Return values by outputting them at the end of the script:

```powershell
param($Input)

$result = @{
    processed = $true
    data = $Input
    timestamp = Get-Date -Format "o"
}

$result
```

Overview

This skill teaches how to write PowerShell scripts that integrate with the Windmill/wmill platform and how to prepare them for deployment. It covers parameter declaration, typing, structured return values, and the CLI steps to generate metadata and push scripts.
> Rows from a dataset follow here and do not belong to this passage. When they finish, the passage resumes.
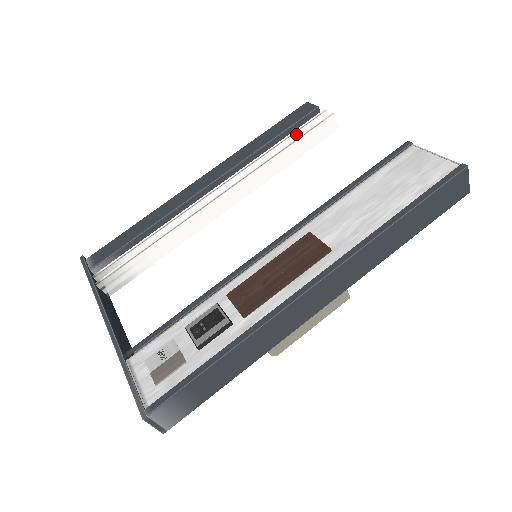
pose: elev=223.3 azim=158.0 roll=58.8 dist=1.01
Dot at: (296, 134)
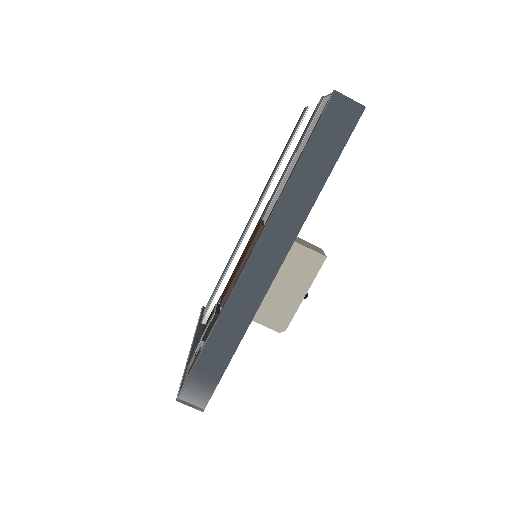
Dot at: occluded
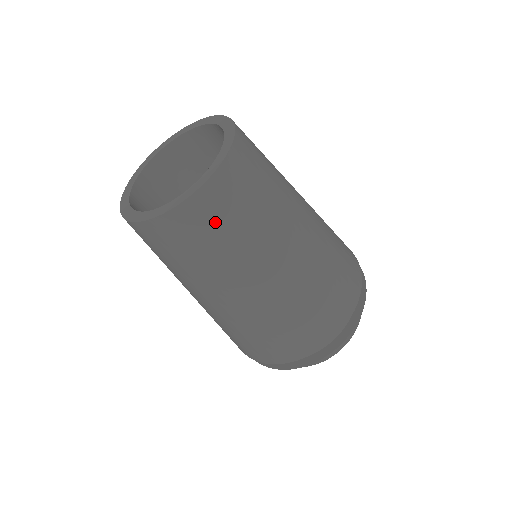
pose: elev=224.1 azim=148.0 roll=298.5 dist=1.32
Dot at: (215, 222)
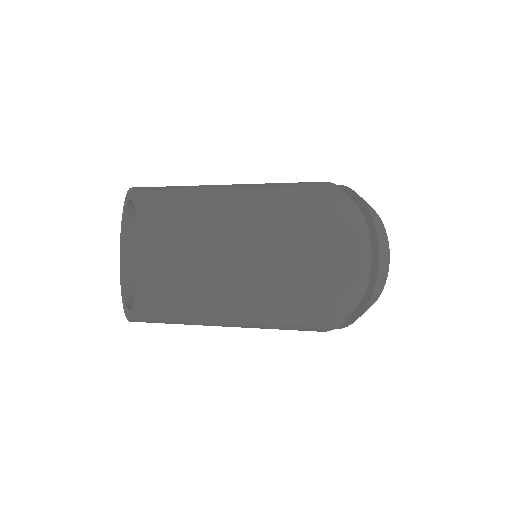
Dot at: occluded
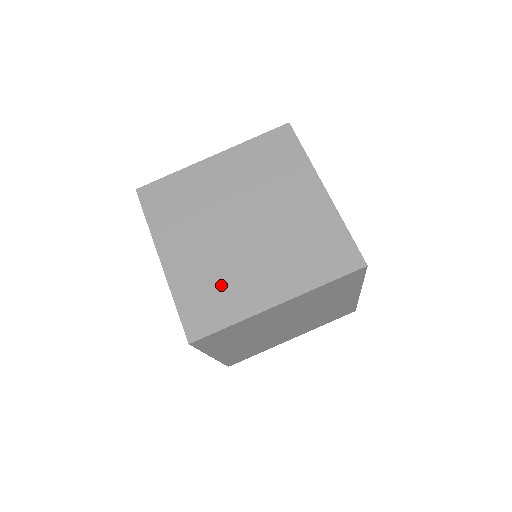
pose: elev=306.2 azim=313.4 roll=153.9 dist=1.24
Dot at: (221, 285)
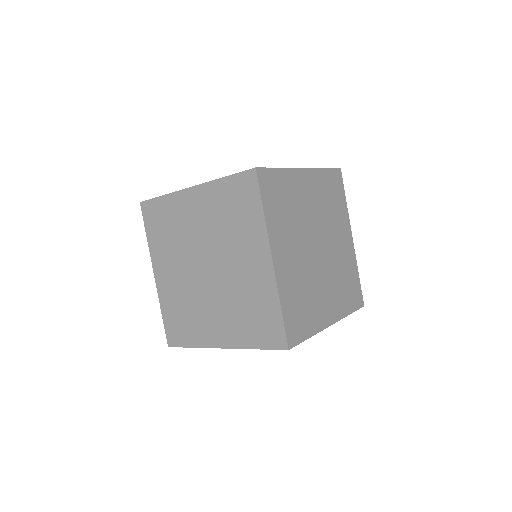
Dot at: occluded
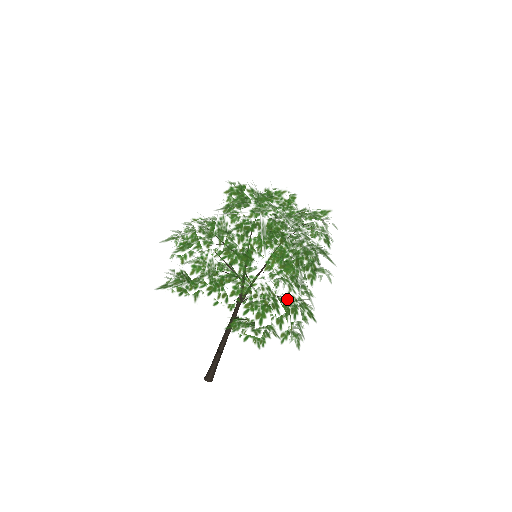
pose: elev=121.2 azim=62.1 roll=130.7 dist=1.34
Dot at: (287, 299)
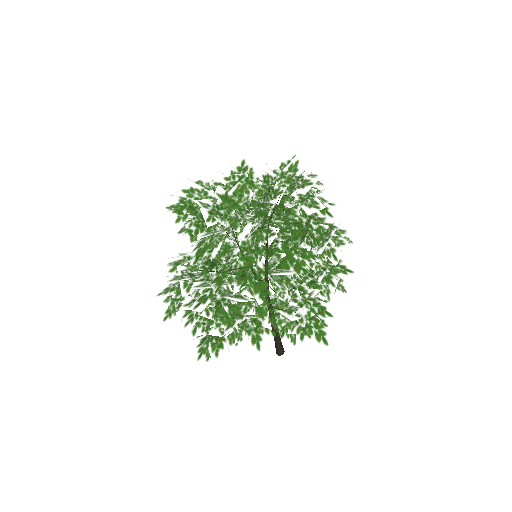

The guidance focuses on predictable inputs/outputs so scripts run reliably as webhooks, tasks, or UI-driven actions.

How this skill works

Scripts declare inputs with a param(...) block on the first line so the runtime can pass arguments in reliably. You can annotate parameter types (string, int, bool, array) and set defaults, which improves validation and UX in automation platforms. Return structured objects by outputting a hashtable or object at the end of the script; Windmill captures that output as the script result. After authoring, use the CLI to generate metadata and deploy so the platform can expose the script as a resource.

When to use it

  • When building PowerShell tasks to run as server-side steps or webhooks.
  • When you need typed parameters for validation and clearer platform UIs.
  • When returning structured data to downstream workflows or APIs.
  • When packaging scripts for automated deployment and versioning with the Windmill CLI.
  • When exposing scripts as reusable resources for low-code UIs or workflows.

Best practices

  • Always put param(...) on the first line to ensure argument parsing works correctly.
  • Prefer explicit parameter types and sensible defaults to prevent runtime errors and improve auto-generated forms.
  • Return a single structured object (hashtable) containing status and data to standardize downstream handling.
  • Use Get-Date -Format "o" or ISO 8601 for timestamps to keep outputs interoperable.
  • Run wmill script generate-metadata before pushing to create .script.yaml and lock files for reproducible deployments.

Example use cases

  • Create a script that accepts a username and count, processes data, and returns a result object for use in a workflow.
  • Write a PowerShell webhook that validates incoming payloads using typed parameters and returns detailed status and errors.
  • Pack scripts that query a database or external API and return normalized data structures for dashboards or UIs.
  • Automate operational tasks (users, backups, config) as versioned scripts that can be pushed and invoked by other services.

FAQ

How do I declare optional parameters?

Set a default value in the param block, e.g. [int]$Count = 0. Parameters with defaults are optional.

How should I return data from the script?

Output a hashtable or PSCustomObject at the end of the script. The platform captures the final output as the result.

What CLI steps are required to deploy a script?

Run wmill script generate-metadata to create metadata and lock files, then wmill sync push to deploy the script.